I have been doing a lot of travel lately. From New York to London, Seattle to Delhi, Alabama to Hong Kong, rural Maine to Paris and beyond, I’ve been meeting with students who aspire to a Pitzer College education. As I visit high schools, interview students, host receptions and conduct information sessions, I am inspired to help students determine whether a Pitzer liberal arts and sciences education is right for them.
Regardless of where I am in the world, I am in awe of the fact that there are several common themes every student highlights when I ask the question: “Why are you considering an education at Pitzer College?” The themes are simple, yet extraordinarily complex. Students want global citizenship, flexibility and a chance to make a difference in the world.
Global Citizenship: Students acknowledge that their generation will work in a globally interdependent economy. They want to go to school in a diverse community with access to global opportunities. They yearn to take classes with students from all over the world, but they also want to pick up and immerse themselves in a culture outside of their own. At Pitzer, they will take courses that begin in California and end in another country. They will look at world problems through an American lens and then analyze them through the perspectives of other nations. They might work in Los Angeles one term and intern in Italy the next. Pitzer students aspire to global citizenship. From the minute they arrive on our campus, our President tells them: “Make sure your passport has a lot empty pages in it, because you’re going to be using it a lot while you are with us.”
Flexibility: Students tell me they want more flexibility in how they approach their education. In many parts of the world, you are asked to choose a major (and therefore career) at the age of 17. Students find this extraordinarily stressful. They need more time. They want to explore the infinite possibilities, and aspire to leave room for the potential of majoring in something they never even knew existed. This generation of young people acknowledges that one-third of the jobs they will attain in their lifetime have not been created yet. They ask themselves: “How will I train for careers that don’t currently exist?” Students want depth, but they want breadth. They know that at Pitzer they will go deep into a subject, but they will also have exposure to academic areas that will make them strong critical thinkers, writers, analyzers, and responsibly engaged citizens. These are all skills that will carry them through each of their career moves and life decisions. At Pitzer, they won’t just be prepared for their first job –they will be trained for jobs decades later.

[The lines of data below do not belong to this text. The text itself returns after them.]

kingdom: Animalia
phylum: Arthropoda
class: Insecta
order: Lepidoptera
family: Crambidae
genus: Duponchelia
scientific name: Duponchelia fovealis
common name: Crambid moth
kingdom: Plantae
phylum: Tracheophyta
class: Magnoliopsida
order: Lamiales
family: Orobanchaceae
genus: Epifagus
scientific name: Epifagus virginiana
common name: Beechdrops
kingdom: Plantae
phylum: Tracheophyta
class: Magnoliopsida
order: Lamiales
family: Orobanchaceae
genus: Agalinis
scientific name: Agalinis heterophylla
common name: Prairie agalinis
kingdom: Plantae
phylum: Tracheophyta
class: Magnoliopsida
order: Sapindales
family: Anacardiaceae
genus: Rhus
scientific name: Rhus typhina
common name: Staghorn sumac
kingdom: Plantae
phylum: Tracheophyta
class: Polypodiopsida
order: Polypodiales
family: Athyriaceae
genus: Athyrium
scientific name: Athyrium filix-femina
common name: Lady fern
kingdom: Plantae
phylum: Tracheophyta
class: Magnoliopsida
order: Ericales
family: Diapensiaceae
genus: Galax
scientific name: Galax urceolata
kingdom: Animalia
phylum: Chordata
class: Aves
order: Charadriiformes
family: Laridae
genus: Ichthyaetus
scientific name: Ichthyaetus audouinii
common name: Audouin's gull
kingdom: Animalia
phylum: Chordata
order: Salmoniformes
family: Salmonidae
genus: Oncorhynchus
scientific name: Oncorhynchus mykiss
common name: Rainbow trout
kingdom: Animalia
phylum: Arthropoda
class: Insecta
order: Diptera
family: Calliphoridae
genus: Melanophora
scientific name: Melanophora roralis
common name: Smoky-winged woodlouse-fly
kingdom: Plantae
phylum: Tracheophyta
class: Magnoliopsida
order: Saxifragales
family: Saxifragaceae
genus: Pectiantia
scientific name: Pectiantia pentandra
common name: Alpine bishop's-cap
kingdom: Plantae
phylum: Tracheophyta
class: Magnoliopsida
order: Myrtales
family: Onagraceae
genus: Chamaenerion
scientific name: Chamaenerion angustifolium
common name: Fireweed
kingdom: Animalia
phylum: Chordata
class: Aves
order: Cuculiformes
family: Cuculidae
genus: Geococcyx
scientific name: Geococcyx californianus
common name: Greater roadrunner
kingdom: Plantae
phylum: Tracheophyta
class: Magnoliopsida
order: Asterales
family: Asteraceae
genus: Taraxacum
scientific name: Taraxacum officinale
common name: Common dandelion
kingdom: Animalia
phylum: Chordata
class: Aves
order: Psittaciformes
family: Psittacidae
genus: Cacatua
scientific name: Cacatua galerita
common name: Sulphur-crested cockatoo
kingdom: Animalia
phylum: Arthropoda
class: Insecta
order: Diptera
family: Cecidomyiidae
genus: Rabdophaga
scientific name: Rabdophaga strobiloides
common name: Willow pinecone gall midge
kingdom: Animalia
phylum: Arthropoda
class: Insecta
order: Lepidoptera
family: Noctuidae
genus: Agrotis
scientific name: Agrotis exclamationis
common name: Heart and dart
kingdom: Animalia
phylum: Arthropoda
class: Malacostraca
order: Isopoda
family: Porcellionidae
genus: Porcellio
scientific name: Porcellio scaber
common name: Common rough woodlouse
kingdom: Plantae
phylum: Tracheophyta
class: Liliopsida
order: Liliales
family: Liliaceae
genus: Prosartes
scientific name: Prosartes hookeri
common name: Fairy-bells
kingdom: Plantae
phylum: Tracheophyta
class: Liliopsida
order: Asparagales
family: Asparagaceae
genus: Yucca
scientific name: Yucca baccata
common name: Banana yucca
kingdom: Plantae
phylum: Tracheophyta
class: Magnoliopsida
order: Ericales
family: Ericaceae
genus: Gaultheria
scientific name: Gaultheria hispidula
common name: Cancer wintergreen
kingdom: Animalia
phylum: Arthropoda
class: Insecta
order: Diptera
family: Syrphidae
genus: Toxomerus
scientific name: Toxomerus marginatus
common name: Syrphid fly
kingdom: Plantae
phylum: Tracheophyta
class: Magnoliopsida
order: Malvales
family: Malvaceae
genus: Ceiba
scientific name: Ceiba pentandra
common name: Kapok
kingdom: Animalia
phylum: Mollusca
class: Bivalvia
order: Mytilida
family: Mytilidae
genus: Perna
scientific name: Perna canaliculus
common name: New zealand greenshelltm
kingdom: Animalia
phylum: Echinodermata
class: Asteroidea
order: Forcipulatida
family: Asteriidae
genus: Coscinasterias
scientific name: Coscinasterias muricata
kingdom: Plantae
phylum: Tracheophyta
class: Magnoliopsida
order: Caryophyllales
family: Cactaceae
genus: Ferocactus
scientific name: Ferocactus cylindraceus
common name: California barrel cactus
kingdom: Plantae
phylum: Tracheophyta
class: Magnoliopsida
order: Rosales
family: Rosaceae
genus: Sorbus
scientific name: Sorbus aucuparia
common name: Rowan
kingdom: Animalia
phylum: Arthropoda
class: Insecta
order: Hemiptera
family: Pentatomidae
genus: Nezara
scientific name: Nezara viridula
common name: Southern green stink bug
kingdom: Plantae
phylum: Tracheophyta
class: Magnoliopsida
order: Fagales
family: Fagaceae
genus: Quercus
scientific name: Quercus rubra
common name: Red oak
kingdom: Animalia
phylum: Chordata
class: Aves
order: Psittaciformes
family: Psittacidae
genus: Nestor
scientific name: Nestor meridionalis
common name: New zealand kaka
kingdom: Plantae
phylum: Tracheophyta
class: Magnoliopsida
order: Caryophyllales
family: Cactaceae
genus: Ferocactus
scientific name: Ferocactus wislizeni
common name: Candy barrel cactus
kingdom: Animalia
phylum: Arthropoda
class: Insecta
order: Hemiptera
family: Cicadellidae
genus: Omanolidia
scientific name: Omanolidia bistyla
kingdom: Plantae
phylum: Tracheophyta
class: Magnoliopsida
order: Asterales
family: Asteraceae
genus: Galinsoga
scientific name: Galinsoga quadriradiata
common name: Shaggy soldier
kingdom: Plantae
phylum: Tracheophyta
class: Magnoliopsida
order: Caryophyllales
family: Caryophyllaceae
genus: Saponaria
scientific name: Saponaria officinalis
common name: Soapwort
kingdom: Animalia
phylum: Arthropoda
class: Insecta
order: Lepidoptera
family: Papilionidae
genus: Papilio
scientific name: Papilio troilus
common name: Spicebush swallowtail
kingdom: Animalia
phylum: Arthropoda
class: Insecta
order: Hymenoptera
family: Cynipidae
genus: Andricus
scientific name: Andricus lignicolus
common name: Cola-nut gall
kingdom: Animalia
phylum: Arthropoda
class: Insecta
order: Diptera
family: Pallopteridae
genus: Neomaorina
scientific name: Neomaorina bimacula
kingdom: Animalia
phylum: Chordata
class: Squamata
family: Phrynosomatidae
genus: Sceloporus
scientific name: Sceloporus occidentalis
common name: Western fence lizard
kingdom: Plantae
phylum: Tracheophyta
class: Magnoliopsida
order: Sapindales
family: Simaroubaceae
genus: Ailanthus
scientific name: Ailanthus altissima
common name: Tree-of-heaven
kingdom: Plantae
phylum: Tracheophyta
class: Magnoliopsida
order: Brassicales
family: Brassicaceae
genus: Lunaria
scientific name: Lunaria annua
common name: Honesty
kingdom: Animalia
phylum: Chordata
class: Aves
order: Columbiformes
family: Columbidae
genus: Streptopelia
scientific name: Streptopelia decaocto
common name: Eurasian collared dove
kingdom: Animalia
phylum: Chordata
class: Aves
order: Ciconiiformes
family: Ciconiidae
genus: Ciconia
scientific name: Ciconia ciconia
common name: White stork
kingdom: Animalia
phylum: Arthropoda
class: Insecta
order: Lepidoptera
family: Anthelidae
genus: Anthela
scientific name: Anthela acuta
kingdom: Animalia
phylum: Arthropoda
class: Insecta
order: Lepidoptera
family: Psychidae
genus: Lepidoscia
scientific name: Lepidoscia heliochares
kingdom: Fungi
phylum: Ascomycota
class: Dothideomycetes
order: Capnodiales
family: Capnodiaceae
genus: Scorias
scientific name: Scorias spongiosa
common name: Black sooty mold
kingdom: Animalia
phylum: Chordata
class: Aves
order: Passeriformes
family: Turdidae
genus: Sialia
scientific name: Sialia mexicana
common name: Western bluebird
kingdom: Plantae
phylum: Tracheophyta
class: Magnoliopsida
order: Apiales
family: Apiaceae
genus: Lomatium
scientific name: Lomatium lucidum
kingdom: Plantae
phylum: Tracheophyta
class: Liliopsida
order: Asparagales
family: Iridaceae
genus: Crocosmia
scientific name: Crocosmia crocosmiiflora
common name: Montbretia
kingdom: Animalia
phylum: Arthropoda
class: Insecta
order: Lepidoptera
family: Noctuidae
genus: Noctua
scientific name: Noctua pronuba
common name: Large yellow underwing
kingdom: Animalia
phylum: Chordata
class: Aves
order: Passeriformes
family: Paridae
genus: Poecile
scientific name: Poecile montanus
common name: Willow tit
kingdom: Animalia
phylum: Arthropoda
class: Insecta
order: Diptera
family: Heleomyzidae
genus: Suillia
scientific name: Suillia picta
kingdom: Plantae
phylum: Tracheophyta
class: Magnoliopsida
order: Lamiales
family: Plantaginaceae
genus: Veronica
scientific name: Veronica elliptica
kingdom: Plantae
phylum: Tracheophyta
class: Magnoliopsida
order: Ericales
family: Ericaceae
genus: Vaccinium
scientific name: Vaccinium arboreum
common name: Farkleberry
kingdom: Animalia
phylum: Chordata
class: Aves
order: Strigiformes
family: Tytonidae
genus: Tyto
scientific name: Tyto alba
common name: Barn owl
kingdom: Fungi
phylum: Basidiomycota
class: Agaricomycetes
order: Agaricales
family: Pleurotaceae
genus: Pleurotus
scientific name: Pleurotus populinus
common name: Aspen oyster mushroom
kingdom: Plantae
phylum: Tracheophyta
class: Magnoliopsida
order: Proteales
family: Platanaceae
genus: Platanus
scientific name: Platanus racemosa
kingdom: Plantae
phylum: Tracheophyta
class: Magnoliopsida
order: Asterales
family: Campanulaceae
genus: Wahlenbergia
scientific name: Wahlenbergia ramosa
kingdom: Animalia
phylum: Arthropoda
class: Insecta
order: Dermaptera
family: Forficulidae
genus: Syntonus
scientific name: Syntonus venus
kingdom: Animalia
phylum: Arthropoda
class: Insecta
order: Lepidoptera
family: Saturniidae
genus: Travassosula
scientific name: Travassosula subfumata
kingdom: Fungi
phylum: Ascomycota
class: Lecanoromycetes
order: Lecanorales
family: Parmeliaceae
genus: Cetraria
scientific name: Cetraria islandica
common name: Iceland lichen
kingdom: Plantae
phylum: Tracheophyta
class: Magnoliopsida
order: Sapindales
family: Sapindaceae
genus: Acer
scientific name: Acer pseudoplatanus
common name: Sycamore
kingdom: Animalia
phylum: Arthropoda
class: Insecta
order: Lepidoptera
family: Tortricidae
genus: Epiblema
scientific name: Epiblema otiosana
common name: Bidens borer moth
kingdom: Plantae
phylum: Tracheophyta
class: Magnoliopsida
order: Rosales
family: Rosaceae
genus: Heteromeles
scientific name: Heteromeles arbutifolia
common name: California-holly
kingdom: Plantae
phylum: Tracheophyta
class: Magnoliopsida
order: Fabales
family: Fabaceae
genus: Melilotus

Making a Difference: This generation has grown up in a world where greed, social irresponsibility and intercultural misunderstanding have led to war, terrorism, financial collapse and environmental disasters. Young people today crave an education that empowers them to make a difference in the world. They want to use their education to benefit the lives of others. Throughout their short lives, they have witnessed some of the worst global atrocities and their goal is to prevent future ones. As one student in Hong Kong told me recently, “We’ve all seen what purely selfish pursuits can lead to. I think my generation’s job is to undo the damage of previous generations by using our education for the greater good.” At Pitzer, students will be joining a community of passionate leaders excited to leave their mark on the world.
While Pitzer’s education has always been relevant, I find that our mission resonates now more than ever. Ours is a values driven education that produces socially responsible citizens of the world through an academically rigorous, interdisciplinary liberal arts education emphasizing social justice, intercultural understanding, and environmental sensitivity. Fifty years ago, our founding President John W. Atherton boldly stated, “Pitzer was built of dreams. We are the wonder child who came to transform the world.” As I travel the world, I am inspired by students who want to actualize John Atherton’s vision. Will you join us?